Convert the stretch from the start of the records through the line containing "name author: Mildbr." into a numbered list, skipping any blank lines and leaving out the pictures.

**** Data listing

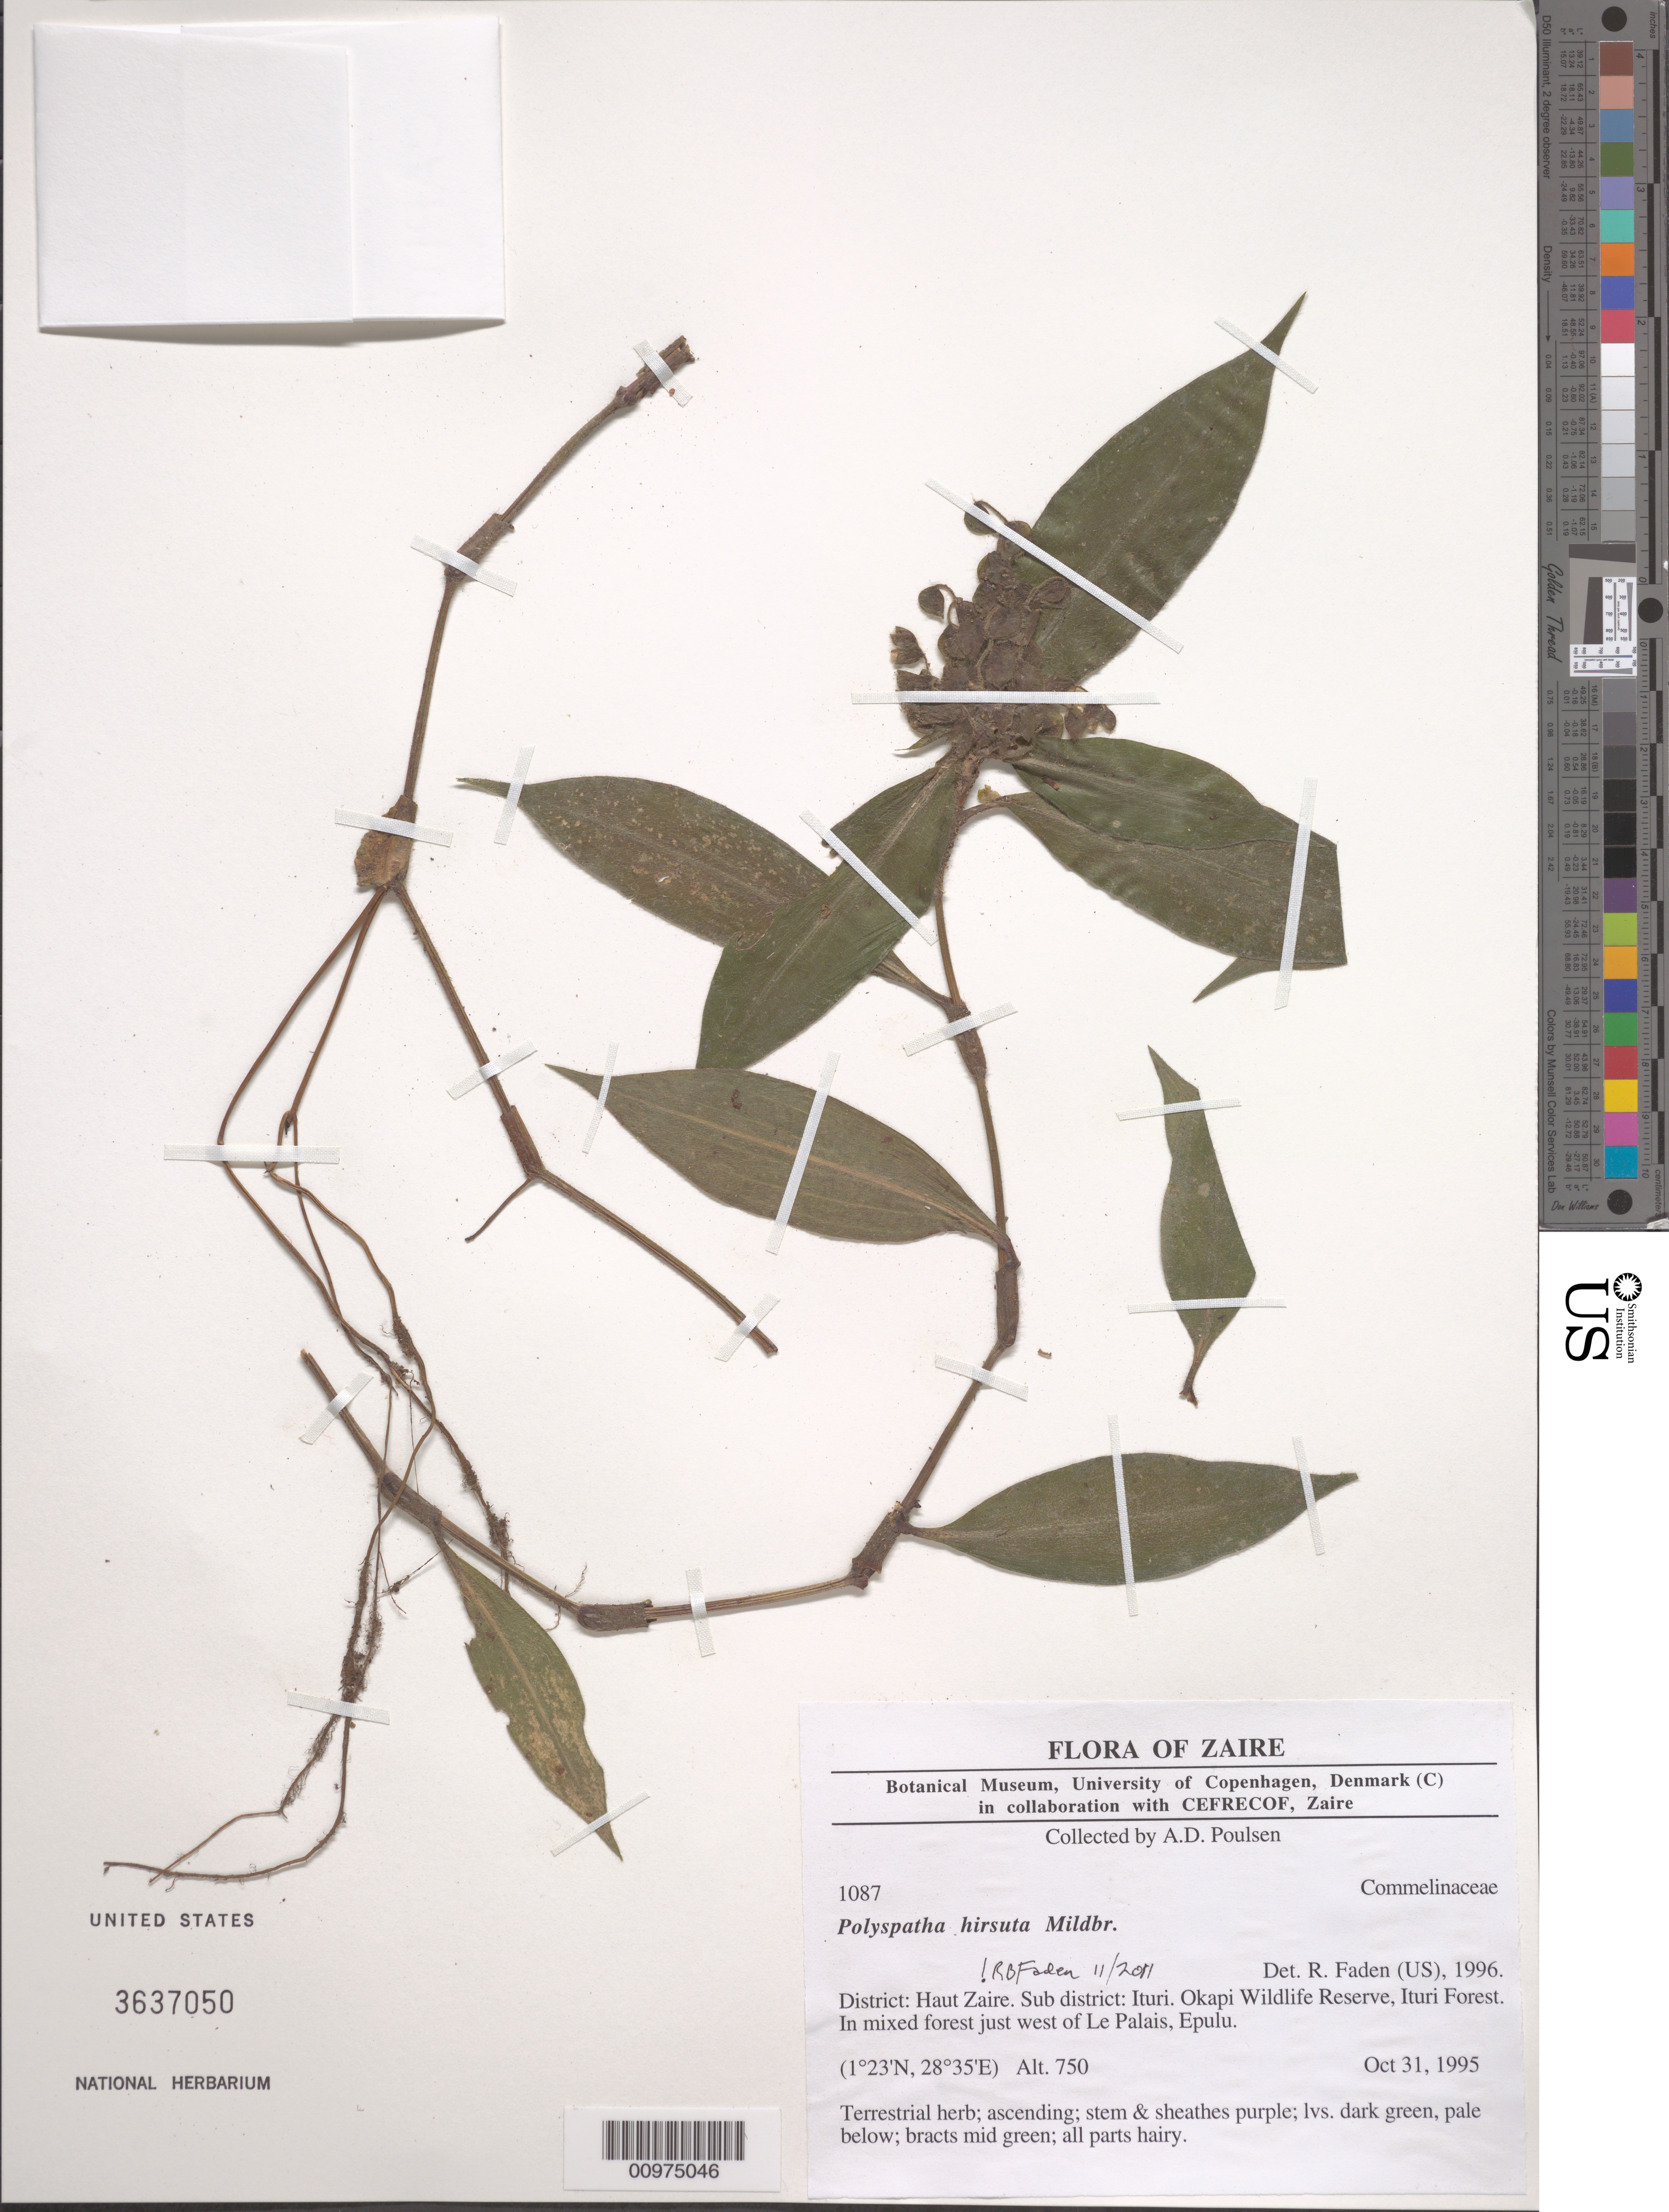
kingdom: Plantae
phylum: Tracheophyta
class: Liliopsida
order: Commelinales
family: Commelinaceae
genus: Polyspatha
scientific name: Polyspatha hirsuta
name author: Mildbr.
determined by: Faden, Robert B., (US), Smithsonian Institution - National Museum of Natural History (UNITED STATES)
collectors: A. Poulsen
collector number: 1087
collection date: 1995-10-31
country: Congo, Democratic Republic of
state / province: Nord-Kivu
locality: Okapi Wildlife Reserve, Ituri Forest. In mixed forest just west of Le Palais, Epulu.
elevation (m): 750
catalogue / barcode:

********

Response below:
1. kingdom: Plantae
2. phylum: Tracheophyta
3. class: Liliopsida
4. order: Commelinales
5. family: Commelinaceae
6. genus: Polyspatha
7. scientific name: Polyspatha hirsuta
8. name author: Mildbr.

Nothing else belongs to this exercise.